Data for review
Segment Open

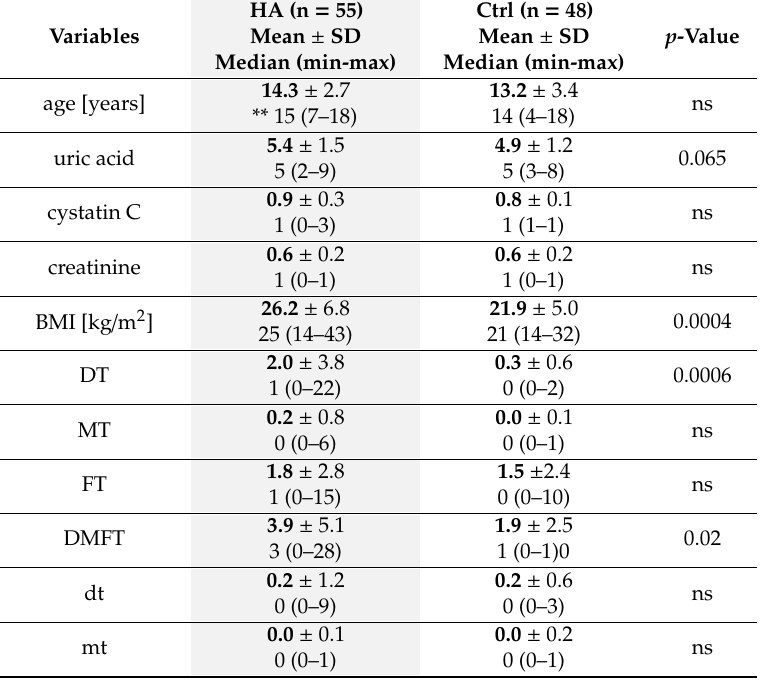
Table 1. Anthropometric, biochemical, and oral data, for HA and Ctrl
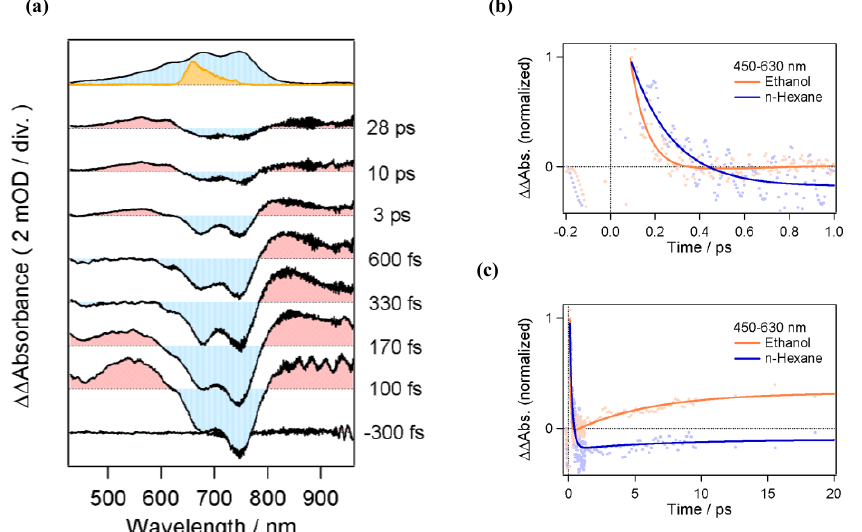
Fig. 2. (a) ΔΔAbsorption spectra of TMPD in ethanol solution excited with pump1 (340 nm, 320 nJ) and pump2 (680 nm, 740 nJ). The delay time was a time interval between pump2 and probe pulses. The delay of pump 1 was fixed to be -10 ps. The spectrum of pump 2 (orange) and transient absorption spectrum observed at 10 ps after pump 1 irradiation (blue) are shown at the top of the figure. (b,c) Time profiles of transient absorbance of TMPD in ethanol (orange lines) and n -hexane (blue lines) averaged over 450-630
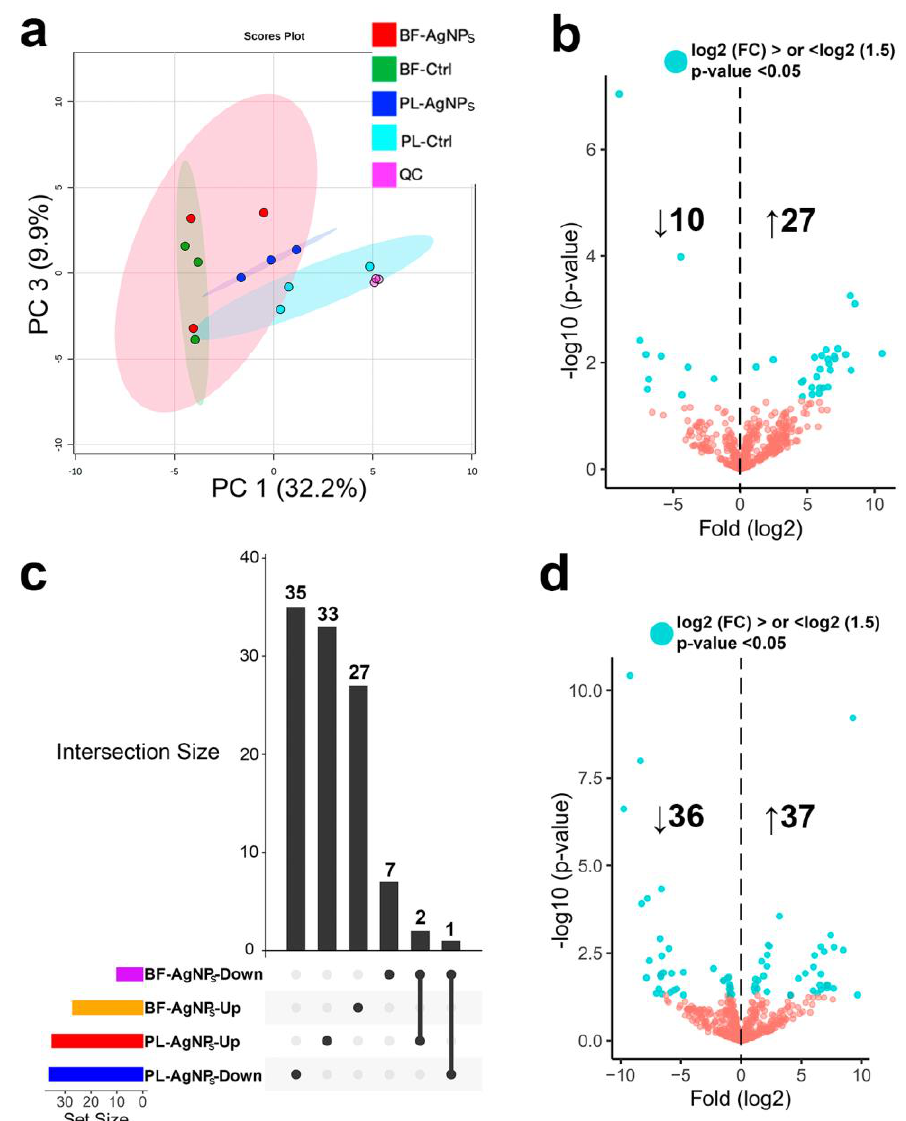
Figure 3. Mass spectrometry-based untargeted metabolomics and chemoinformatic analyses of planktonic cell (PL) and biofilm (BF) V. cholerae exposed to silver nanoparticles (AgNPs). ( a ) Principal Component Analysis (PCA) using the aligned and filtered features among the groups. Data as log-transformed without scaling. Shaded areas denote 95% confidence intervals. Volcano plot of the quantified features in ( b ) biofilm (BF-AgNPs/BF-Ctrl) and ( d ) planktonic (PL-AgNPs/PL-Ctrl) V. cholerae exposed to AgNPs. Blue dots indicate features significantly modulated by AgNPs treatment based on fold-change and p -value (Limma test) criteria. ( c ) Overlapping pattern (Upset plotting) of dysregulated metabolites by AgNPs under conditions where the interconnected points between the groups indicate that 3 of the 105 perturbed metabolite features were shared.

Segment Closed
Segment Open

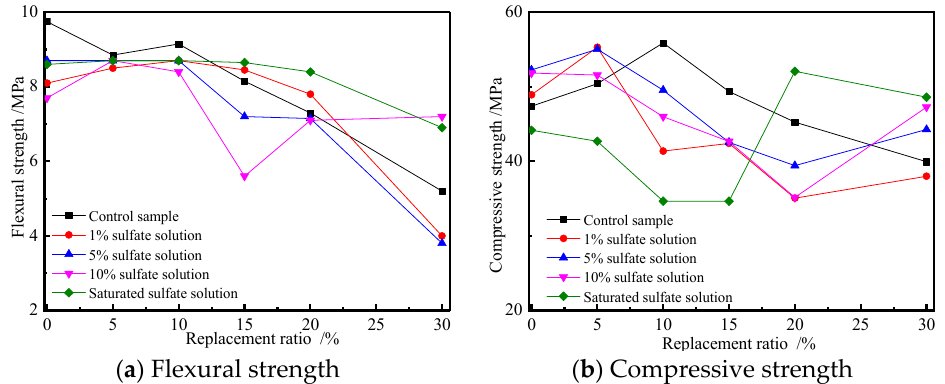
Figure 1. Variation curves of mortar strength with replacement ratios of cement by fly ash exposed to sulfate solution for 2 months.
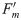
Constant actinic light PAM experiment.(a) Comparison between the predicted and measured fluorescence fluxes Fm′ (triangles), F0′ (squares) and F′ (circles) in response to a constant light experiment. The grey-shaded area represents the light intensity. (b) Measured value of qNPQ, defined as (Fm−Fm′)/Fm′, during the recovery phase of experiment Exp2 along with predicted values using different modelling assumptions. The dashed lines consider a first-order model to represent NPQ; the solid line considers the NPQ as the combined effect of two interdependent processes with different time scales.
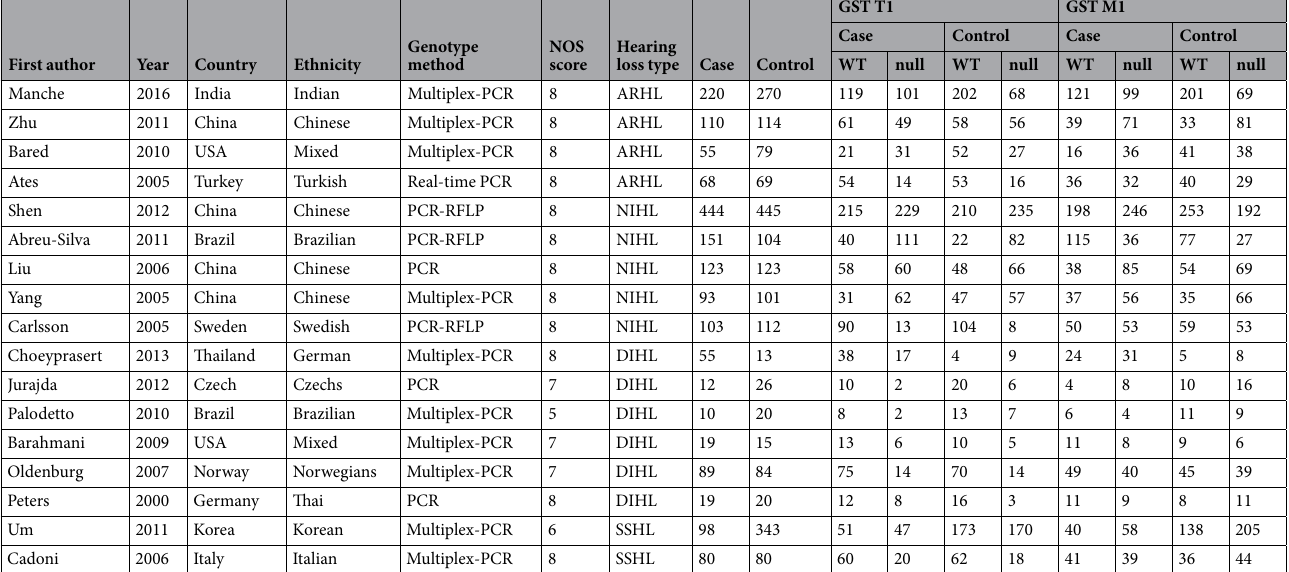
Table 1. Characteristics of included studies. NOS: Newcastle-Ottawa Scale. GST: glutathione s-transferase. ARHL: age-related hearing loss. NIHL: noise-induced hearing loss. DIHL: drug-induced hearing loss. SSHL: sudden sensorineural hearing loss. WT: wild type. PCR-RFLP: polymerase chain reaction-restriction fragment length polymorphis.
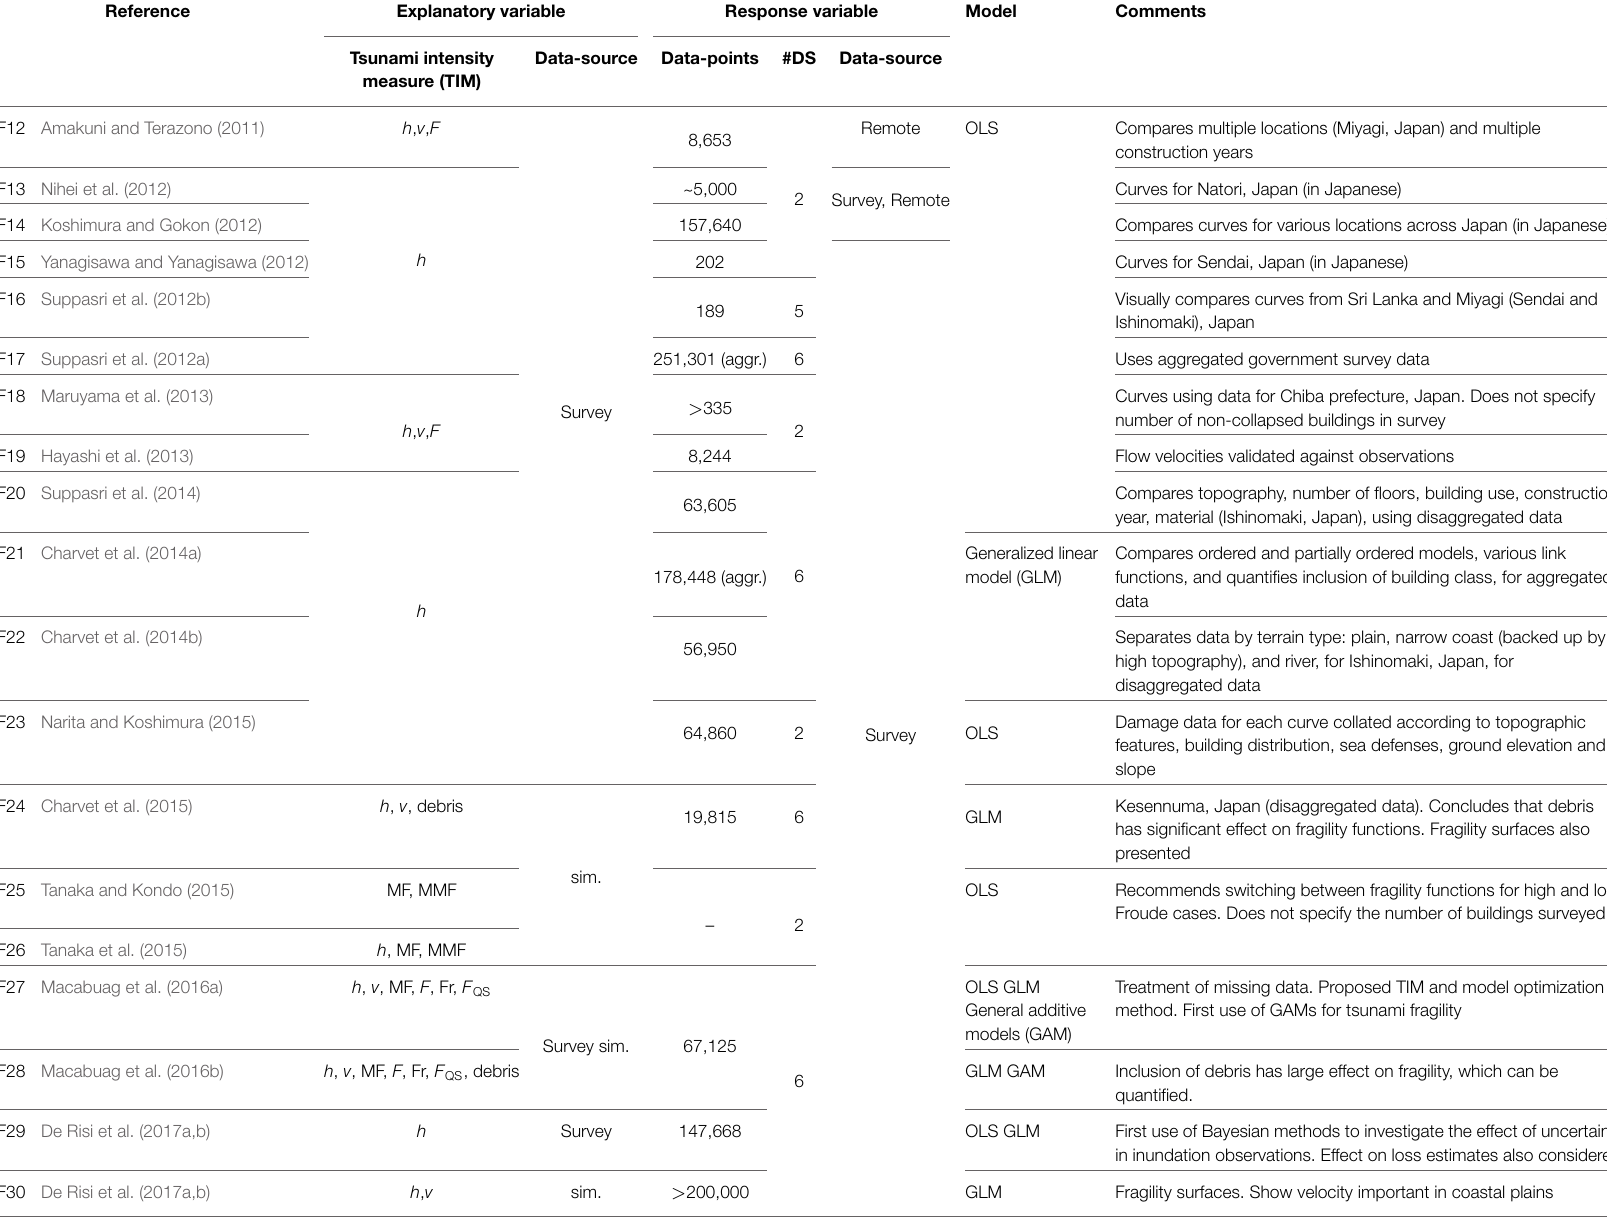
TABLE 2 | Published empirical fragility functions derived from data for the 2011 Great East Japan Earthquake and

Segment Closed

Exercise goal
Say how many lines of the material hold the string "Ctrl", giving the number alone.

Result of the task
2